* **How to complete this task**:
Please reproduce the passage on evidential reasoning in expert systems word for word, starting at "Implementing Evidential Reasoning" and ending at "and knowledge representation.".

* **Provided passage**:
Implementing Evidential Reasoning in Expert Systems
This work addresses the problem of explanation generation in expert systems for domains like medical diagnosis, but it is incremental as it builds on existing Dempster-Shafer theory extensions.
The paper tackled the challenge of generating informative explanations in rule-based expert systems using the extended Dempster-Shafer theory, resulting in the development of GERTIS, a prototype system for diagnosing rheumatoid arthritis that demonstrates feasibility and suggests improvements for explanation generation and knowledge representation.
The Dempster-Shafer theory has been extended recently for its application to expert systems. However, implementing the extended D-S reasoning model in rule-based systems greatly complicates the task of generating informative explanations. By implementing GERTIS, a prototype system for diagnosing rheumatoid arthritis, we show that two kinds of knowledge are essential for explanation generation: (l) taxonomic class relationships between hypotheses and (2) pointers to the rules that significantly contribute to belief in the hypothesis. As a result, the knowledge represented in GERTIS is richer and more complex than that of conventional rule-based systems. GERTIS not only demonstrates the feasibility of rule-based evidential-reasoning systems, but also suggests ways to generate better explanations, and to explicitly represent various useful relationships among hypotheses and rules.

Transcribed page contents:
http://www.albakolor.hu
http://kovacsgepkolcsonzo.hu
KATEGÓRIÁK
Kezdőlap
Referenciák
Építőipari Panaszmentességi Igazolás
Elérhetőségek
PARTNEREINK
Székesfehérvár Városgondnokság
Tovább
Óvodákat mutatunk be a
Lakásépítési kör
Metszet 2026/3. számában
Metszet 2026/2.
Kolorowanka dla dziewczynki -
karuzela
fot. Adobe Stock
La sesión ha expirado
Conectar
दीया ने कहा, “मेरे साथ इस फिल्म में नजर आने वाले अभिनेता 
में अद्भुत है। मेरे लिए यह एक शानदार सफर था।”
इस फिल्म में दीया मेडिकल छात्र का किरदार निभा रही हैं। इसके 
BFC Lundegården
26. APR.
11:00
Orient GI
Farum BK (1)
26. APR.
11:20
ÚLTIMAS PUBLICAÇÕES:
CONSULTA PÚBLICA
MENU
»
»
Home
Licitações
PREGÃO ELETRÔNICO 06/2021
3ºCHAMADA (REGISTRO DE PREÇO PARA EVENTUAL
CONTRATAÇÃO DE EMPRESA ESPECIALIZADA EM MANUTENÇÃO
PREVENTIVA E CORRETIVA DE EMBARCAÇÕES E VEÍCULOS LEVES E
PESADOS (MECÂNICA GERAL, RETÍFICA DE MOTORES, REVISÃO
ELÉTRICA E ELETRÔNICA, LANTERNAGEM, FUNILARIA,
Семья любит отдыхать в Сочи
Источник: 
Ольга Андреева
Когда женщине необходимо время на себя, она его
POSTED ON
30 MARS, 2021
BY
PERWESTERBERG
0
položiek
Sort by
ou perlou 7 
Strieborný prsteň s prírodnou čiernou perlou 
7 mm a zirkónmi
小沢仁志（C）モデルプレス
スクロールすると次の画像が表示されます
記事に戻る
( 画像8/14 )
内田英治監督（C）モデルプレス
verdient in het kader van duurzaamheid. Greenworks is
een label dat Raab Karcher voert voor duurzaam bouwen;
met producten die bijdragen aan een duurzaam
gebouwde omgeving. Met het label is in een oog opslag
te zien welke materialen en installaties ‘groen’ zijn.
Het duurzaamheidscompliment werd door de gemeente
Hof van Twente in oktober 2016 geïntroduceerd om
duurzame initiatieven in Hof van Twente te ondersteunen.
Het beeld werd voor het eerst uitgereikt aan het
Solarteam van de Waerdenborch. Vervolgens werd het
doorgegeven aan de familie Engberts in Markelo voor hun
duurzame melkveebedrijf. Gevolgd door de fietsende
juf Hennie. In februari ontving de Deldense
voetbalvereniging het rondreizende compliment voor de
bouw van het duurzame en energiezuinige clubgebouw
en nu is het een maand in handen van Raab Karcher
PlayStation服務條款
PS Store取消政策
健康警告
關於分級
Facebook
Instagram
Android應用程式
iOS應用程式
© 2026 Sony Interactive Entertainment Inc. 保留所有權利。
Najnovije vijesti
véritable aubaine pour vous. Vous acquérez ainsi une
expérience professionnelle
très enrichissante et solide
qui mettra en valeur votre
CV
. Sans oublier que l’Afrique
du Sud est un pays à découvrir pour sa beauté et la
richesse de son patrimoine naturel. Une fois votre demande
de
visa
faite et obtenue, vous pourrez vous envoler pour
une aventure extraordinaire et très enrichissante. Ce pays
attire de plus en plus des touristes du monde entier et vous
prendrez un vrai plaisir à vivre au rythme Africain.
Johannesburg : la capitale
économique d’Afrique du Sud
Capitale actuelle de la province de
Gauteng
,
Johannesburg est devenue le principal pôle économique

* **Output below**:
Implementing Evidential Reasoning in Expert Systems
This work addresses the problem of explanation generation in expert systems for domains like medical diagnosis, but it is incremental as it builds on existing Dempster-Shafer theory extensions.
The paper tackled the challenge of generating informative explanations in rule-based expert systems using the extended Dempster-Shafer theory, resulting in the development of GERTIS, a prototype system for diagnosing rheumatoid arthritis that demonstrates feasibility and suggests improvements for explanation generation and knowledge representation.